Bohemia Village Voice  Bohemia Village Voice

For bohemians everywhere

Chris Spedding

A Little Night Musing

‘What goes around comes around’. So it is said. Mewling infants and whining, piping old men. Having nearly seen off both, I’m left clutching their T-shirts, knuckles white, wringing out the occasional memory.
You see, I’m sitting here once again sipping the local firewater and watching the sun drop from view. It silently slips off the edge every night at this time. A daily throwing in of the towel. A mute observer of our patch. A signal for the crickets to start rasping. For the mosquitoes to begin trading their stings for a drop or two of akpeteshie-enriched blood. And for the drums to start their fontomfromming.
‘White man’s grave’, they used to call it. The missionaries lasted a few weeks, then died in an ecstasy of doing Goodness. They blamed the air or the Devil and His Works. They never thought of the tum tum, did they?
When I first arrived, an aeon ago, early one evening, to join a prestigious, religiously-inclined girls’ school near the coast, it was already dark. We sat around a long, rectangular table for Grace and supper. The doors, one at either end of the dimly lit dining room and wisely covered with mosquito proofing, remained resolutely open. Whining mosquitoes jostled with swiftly swooping bats. Nobody flinched, and I did my stoical best. Clarks’ sandals and white ankle socks evidently seemed every bit a deterrent as the repellent cream I had put on. Or perhaps it was just Faith.
Two years’ later, I chanced upon another school, secular, safe, coeducational, further down the coast. A wonderful crashing, crunching, spray-filled, white-foamed coast. The sea as hungry for the fishermen perched in their narrow boats as they were for its fish. Their boats fashioned from forests and crafted in clearings two hundred miles away.
Tonight, my memory is particularly clear. The creases and folds of my mind seem anxious to drag me back. Yet, I don’t want to know. Not now. It’s too late. Perhaps the drink and the drumming from the nearby village have prompted some cerebral actors to enter stage-front and present their stories. Maybe I’ll share them with the night watchman.

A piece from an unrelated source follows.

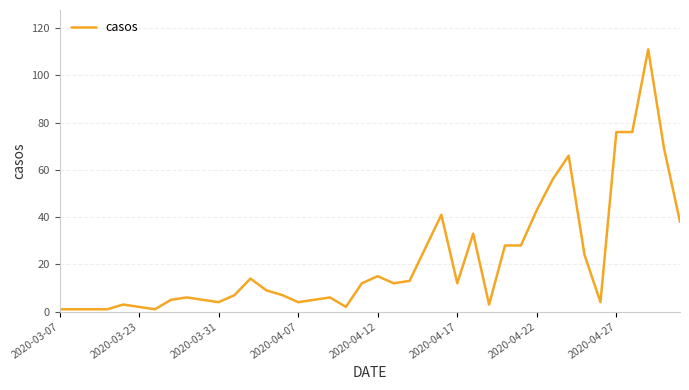

What is the greatest value displayed?

111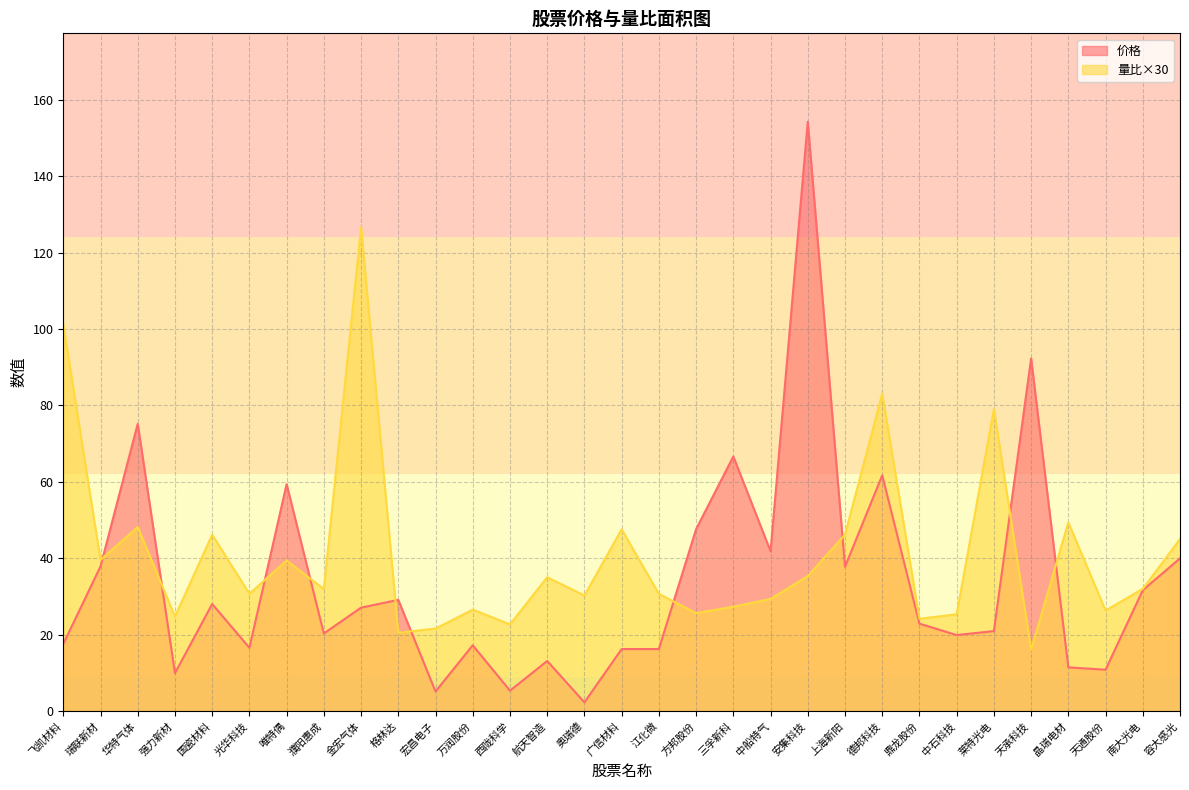

Between 德邦科技 and 天承科技, which is larger?

天承科技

He’ll soon start his rounds. His arrows are tipped with the bile of some unfortunate creature. He scored a direct hit a few weeks ago. The doomed intruder crawled into the bush and died an agonising death a day later. Better, though, than being beaten to checkmate. At least he had time to review his life, to audit himself, to decide whether he was deserving of another.
I wonder where my Beyond is? I have flirted with the Church, communism, atheism, humanism and all shades in between. Camus was my God, indifference my shield. Have they set me up for a safe passage to a comfortable Valhalla with all mod cons? I doubt it. I have Erred once or twice too many times. Perhaps, my friend, you will persuade me otherwise.
__________________________

Now the night was black and still. He rose unsteadily, sweat falling freely, and headed for his damp bed. The watchman had not appeared and his story would wait. Geckos looked down on their landlord. They were gathered near the strip-light above the patio door, waiting for moths to be drawn to them. Waiting patiently, as he had waited these years. The drumming died away.
A black ribbon of ants threaded and scurried its way across the bright verandah into the darkness.